Só 2,3% dos cursos a distância têm nota máxima em avaliação federal

SÃO PAULO, SP (FOLHAPRESS) - Apenas 2,3% dos cursos a distância no país tiveram nota máxima no indicador de qualidade do governo federal. Esse índice é de 6,2% entre as graduações na modalidade presencial.

O conceito é calculado a partir da média da nota dos estudantes na prova do Enade (Exame Nacional de Desempenho dos Estudantes). Os resultados da última edição, aplicada em novembro de 2021, foram divulgados pelo Inep (Instituto Nacional de Estudos e Pesquisas Educacionais) nesta segunda-feira (12).

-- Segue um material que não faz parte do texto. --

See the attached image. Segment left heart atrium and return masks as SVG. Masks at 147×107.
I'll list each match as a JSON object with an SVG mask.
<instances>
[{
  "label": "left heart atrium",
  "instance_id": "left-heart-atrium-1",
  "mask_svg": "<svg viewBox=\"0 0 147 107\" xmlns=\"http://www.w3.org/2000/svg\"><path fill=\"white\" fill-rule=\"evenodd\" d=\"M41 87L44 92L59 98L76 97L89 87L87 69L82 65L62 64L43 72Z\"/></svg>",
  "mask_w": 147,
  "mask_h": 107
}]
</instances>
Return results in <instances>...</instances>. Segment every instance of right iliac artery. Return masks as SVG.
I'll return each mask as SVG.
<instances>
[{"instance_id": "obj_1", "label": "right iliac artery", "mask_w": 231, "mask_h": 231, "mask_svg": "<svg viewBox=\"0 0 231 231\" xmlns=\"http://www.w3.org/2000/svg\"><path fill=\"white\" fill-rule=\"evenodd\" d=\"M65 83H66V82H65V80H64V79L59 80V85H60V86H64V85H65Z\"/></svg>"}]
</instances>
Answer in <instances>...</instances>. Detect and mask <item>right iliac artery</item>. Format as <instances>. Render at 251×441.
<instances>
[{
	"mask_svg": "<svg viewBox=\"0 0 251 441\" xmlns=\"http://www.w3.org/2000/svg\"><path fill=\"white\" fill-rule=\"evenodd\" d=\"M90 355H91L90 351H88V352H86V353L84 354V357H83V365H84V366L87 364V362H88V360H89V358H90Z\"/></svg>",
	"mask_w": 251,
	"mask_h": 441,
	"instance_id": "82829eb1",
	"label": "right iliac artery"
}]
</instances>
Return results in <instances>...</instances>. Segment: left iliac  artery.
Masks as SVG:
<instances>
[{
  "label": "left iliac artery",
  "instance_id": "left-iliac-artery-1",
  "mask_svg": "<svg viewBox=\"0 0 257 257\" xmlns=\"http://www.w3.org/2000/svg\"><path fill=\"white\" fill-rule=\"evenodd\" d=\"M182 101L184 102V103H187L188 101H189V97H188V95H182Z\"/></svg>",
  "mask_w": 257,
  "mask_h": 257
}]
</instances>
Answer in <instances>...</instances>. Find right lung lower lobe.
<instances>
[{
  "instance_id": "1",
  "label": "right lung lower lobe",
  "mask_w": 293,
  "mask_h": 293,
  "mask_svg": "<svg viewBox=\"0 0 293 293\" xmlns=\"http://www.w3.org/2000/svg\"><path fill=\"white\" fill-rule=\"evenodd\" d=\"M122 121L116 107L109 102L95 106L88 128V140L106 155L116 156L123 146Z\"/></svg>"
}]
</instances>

As notas divulgadas mostram que o percentual de cursos a distância avaliados com a nota máxima é inferior ao de cursos presenciais. Apesar disso, é na modalidade EAD que mais tem crescido o número de matrículas no ensino superior.

As graduações a distância atualmente já recebem mais ingressantes que o ensino presencial.

Em 2019, havia 1,5 milhão de ingressantes nessa modalidade, número que saltou para pouco mais de 2 milhões em 2020, alta de 26%. Ao mesmo tempo, a quantidade de pessoas que ingressam na educação presencial recuou quase 14% no mesmo período.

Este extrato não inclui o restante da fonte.